### YOUR TASK
Pictures in the data should be dropped; transcribe exactly the lines from the one that has "thumb mcp: (384, 349)" through the one that has "middle mcp: (244, 96)".

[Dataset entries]
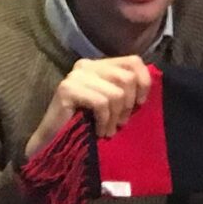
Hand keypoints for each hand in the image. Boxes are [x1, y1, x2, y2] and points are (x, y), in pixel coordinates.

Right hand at [23, 55, 154, 159]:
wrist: (54, 142)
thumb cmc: (87, 124)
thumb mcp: (112, 103)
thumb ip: (126, 90)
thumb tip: (148, 85)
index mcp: (99, 65)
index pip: (133, 61)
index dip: (144, 82)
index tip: (140, 103)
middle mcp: (86, 65)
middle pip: (127, 78)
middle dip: (128, 105)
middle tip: (120, 123)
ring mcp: (75, 76)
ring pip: (115, 93)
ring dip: (115, 117)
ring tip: (108, 130)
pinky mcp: (67, 89)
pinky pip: (101, 103)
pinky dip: (104, 121)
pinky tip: (98, 131)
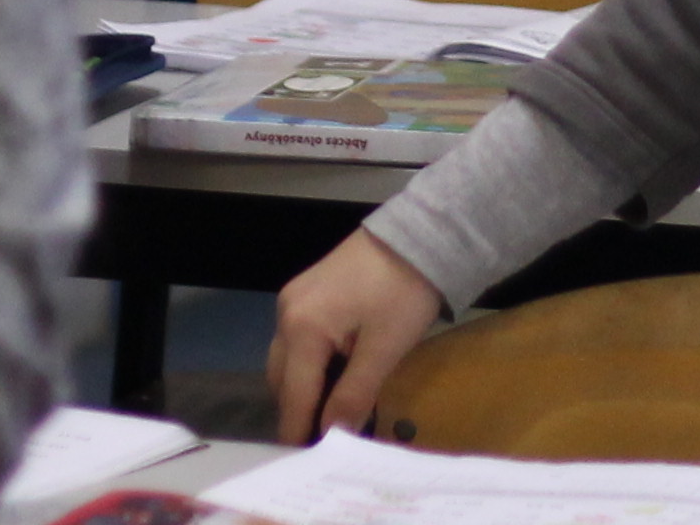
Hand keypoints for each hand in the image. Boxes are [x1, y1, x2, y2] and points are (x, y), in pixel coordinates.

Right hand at [267, 230, 442, 442]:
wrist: (417, 235)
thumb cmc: (403, 292)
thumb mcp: (384, 349)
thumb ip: (355, 395)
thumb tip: (333, 436)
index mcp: (302, 328)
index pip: (293, 397)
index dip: (299, 433)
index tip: (306, 464)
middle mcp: (286, 314)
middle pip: (282, 381)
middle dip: (300, 412)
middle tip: (325, 441)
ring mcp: (291, 300)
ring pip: (286, 362)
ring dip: (304, 389)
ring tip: (332, 412)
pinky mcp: (304, 293)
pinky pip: (296, 341)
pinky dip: (309, 366)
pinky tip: (333, 377)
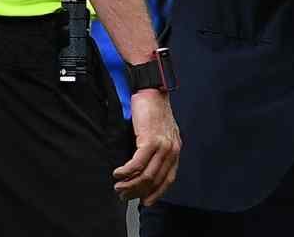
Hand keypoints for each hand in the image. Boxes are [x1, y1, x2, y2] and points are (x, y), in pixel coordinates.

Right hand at [114, 88, 180, 204]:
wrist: (152, 90)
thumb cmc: (152, 109)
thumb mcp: (159, 132)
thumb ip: (155, 150)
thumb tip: (142, 169)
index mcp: (175, 149)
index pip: (169, 179)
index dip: (156, 193)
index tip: (144, 202)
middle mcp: (172, 149)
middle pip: (155, 180)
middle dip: (137, 192)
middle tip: (123, 195)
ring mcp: (162, 145)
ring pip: (146, 175)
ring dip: (129, 184)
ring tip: (118, 186)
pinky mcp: (150, 140)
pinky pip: (137, 164)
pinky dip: (126, 172)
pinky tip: (118, 173)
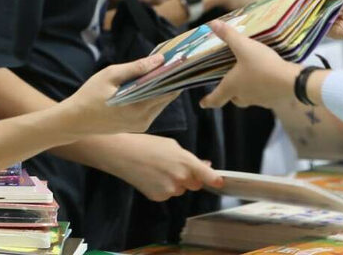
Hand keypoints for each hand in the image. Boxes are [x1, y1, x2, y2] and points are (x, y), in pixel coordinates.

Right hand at [59, 55, 174, 136]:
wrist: (75, 121)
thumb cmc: (90, 95)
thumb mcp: (111, 75)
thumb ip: (137, 68)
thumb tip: (160, 59)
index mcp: (138, 109)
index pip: (167, 91)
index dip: (174, 74)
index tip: (180, 59)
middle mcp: (144, 120)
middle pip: (166, 97)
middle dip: (169, 79)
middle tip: (173, 60)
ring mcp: (142, 125)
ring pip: (160, 103)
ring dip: (162, 87)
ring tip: (162, 67)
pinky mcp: (139, 126)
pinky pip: (152, 108)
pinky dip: (153, 95)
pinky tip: (151, 81)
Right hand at [99, 133, 223, 201]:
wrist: (123, 154)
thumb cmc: (147, 144)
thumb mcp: (171, 145)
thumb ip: (189, 158)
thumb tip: (204, 165)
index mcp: (186, 162)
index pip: (207, 176)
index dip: (214, 180)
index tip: (220, 182)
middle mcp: (180, 178)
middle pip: (194, 184)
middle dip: (189, 178)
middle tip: (174, 166)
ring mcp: (169, 190)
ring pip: (179, 190)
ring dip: (174, 183)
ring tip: (158, 169)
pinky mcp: (158, 197)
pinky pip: (167, 194)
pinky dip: (162, 188)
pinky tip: (151, 177)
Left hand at [199, 20, 299, 110]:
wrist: (291, 81)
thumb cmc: (262, 65)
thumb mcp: (244, 46)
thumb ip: (228, 35)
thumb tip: (211, 23)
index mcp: (232, 86)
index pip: (216, 99)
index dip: (208, 101)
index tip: (202, 104)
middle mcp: (244, 96)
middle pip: (232, 98)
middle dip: (229, 93)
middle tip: (228, 86)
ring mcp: (260, 100)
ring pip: (248, 98)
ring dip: (246, 91)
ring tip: (249, 79)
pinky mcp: (273, 99)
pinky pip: (263, 96)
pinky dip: (262, 89)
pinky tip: (267, 80)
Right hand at [278, 0, 342, 39]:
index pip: (293, 1)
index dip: (284, 1)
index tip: (271, 1)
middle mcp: (318, 11)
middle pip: (299, 15)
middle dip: (289, 13)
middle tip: (277, 11)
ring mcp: (327, 22)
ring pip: (309, 25)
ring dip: (301, 21)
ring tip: (291, 15)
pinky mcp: (338, 32)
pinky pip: (323, 32)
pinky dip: (318, 26)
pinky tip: (312, 19)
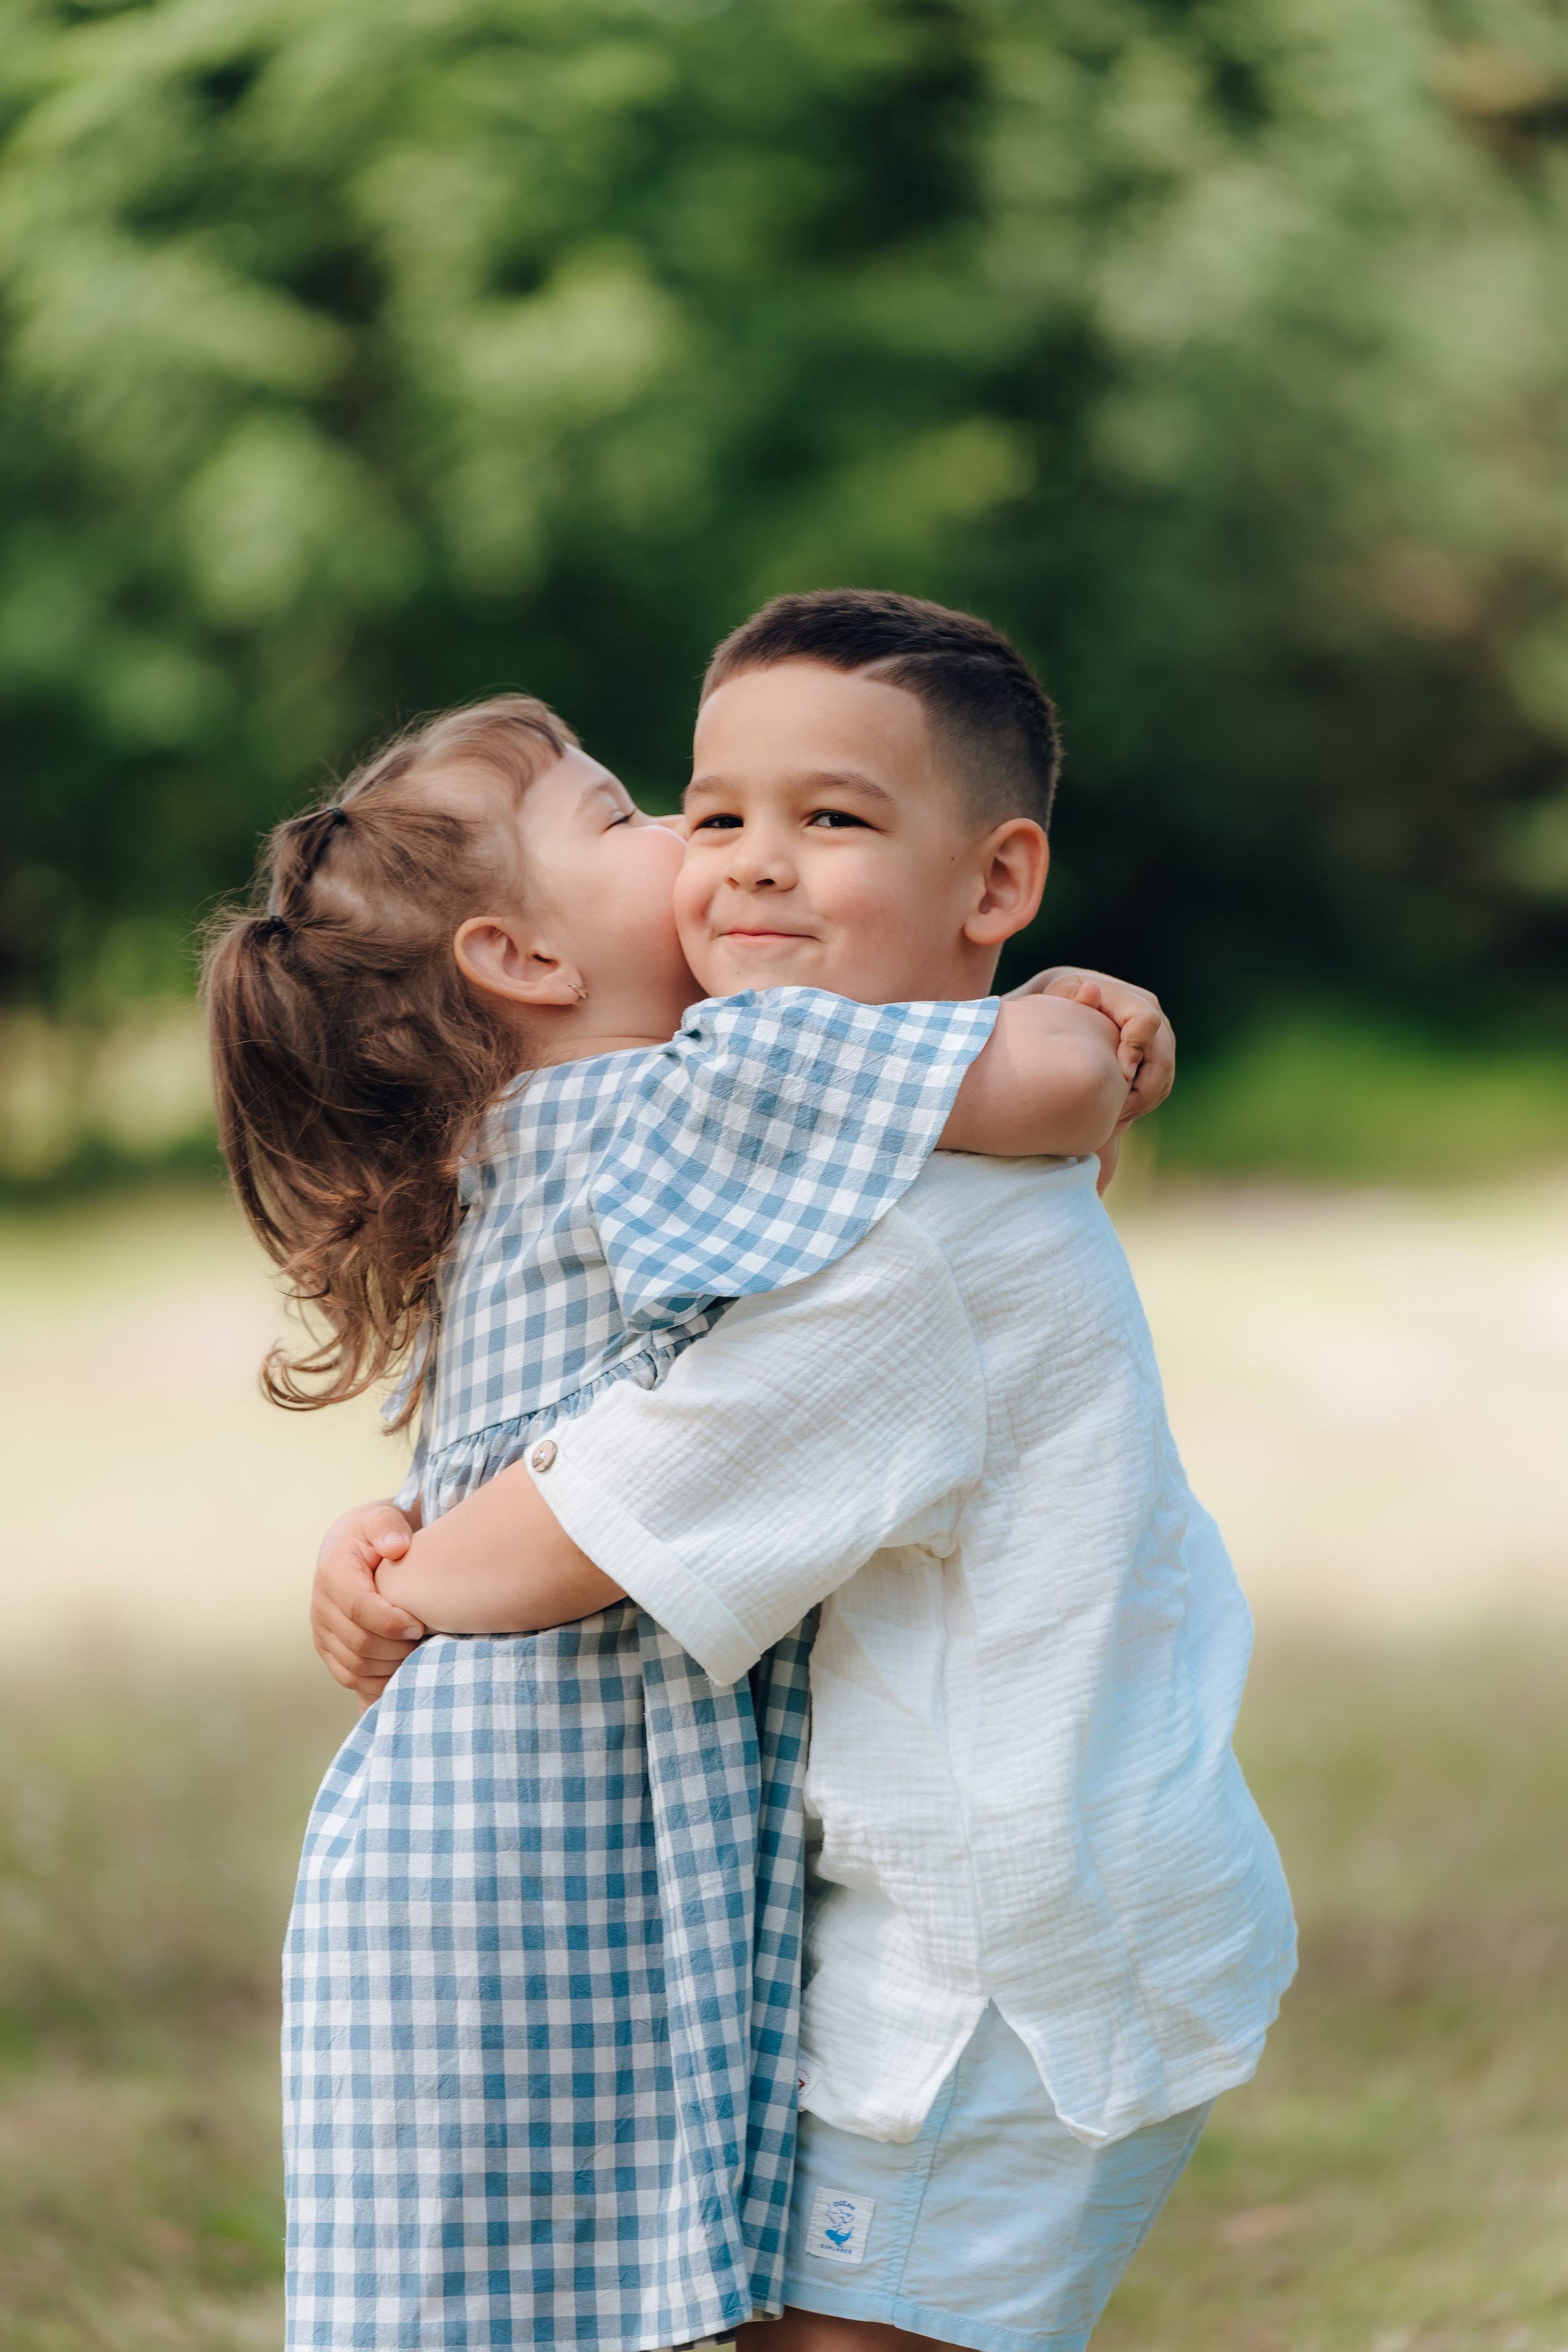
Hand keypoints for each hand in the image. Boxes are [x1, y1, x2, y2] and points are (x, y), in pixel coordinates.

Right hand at [311, 1500, 425, 1706]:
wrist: (358, 1548)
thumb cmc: (378, 1533)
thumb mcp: (383, 1518)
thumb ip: (388, 1526)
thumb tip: (396, 1546)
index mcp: (332, 1573)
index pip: (359, 1609)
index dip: (392, 1623)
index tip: (421, 1624)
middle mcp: (321, 1606)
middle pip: (359, 1644)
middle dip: (398, 1648)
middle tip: (425, 1640)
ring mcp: (322, 1632)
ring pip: (355, 1667)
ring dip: (391, 1666)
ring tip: (417, 1652)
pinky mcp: (329, 1650)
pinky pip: (350, 1679)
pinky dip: (378, 1682)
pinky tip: (403, 1669)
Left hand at [1011, 966, 1173, 1119]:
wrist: (1080, 1010)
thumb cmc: (1066, 1001)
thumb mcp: (1062, 992)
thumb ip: (1072, 994)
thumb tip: (1091, 991)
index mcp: (1135, 1001)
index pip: (1146, 1023)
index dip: (1135, 1050)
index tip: (1119, 1075)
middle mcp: (1156, 1021)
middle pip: (1161, 1062)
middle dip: (1138, 1093)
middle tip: (1110, 1114)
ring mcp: (1161, 1044)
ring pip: (1162, 1082)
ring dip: (1138, 1105)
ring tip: (1108, 1120)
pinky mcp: (1158, 1063)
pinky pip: (1158, 1091)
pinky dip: (1138, 1107)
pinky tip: (1113, 1117)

### EXERCISE RESULT
thumb mcp: (384, 349)
thumb ip: (355, 395)
thumb tip: (333, 436)
index mcp: (302, 328)
index pip: (293, 397)
index dip: (299, 433)
index tip: (306, 464)
middle mcp: (286, 314)
middle pip: (282, 381)
middle dip: (300, 412)
middle tip: (325, 441)
ring mcp: (291, 300)
ring pip: (286, 362)
ring dip: (304, 389)
ring tip: (332, 412)
pinky mcp: (304, 293)
pinky pip: (296, 341)
pinky dip: (309, 366)
pinky tip: (333, 377)
Hand keypoints for each hand in the image. Boxes are [x1, y1, x2, y2] and points are (x, y), in pixel coordinates.

Right hand at [114, 88, 180, 204]:
wrist: (152, 90)
thumb cmc: (152, 109)
thumb mcp: (159, 132)
thumb ip: (155, 150)
thumb tip: (142, 169)
index mcp: (175, 149)
index pip: (169, 179)
index dip: (156, 193)
index tip: (144, 202)
middle mcp: (172, 149)
middle pip: (155, 180)
middle dip: (137, 192)
middle tip: (123, 195)
ring mcp: (162, 145)
ring pip: (146, 175)
ring dip: (129, 184)
ring tip: (118, 186)
pinky mcp: (150, 140)
pinky pip: (137, 164)
pinky dip: (126, 172)
pinky tip: (118, 173)
Hand keypoints for each hand in the image. Boxes are [x1, y1, x2, y2] and points are (x, y), in pixel coordinates.

Right hand at [59, 55, 174, 136]:
wrist: (75, 121)
thumb cmc: (90, 95)
thumb mcp: (111, 75)
thumb ip: (137, 68)
thumb tip: (160, 59)
index mcp: (138, 109)
index pip: (167, 91)
index dip: (174, 74)
index tip: (180, 59)
middle mcp: (144, 120)
middle pip: (166, 97)
middle dip: (169, 79)
middle tip: (173, 60)
ring mcp: (142, 125)
ring pip: (160, 103)
ring dip: (162, 87)
ring tip: (162, 67)
pinky mcp: (139, 126)
pinky pip: (152, 108)
pinky dip: (153, 95)
pinky tip: (151, 81)
Right hand at [99, 133, 223, 201]:
wrist: (123, 154)
thumb cmc: (147, 144)
thumb mcp: (171, 145)
thumb ip: (189, 158)
thumb tip: (204, 165)
index mcp: (186, 162)
index pip: (207, 176)
index dip: (214, 180)
index tip: (220, 182)
middle mcp: (180, 178)
middle pip: (194, 184)
middle dip: (189, 178)
middle tip: (174, 166)
ring mcp: (169, 190)
ring pip: (179, 190)
ring dip: (174, 183)
ring tip: (158, 169)
pinky mcp: (158, 197)
pinky pip: (167, 194)
pinky dip: (162, 188)
pinky tip: (151, 177)
Left hand at [199, 20, 299, 110]:
wrist: (291, 81)
thumb cmc: (262, 65)
thumb mcp: (244, 46)
thumb ip: (228, 35)
thumb tip: (211, 23)
index mcp: (232, 86)
index pip: (216, 99)
index dip: (208, 101)
index tip: (202, 104)
middle mcp: (244, 96)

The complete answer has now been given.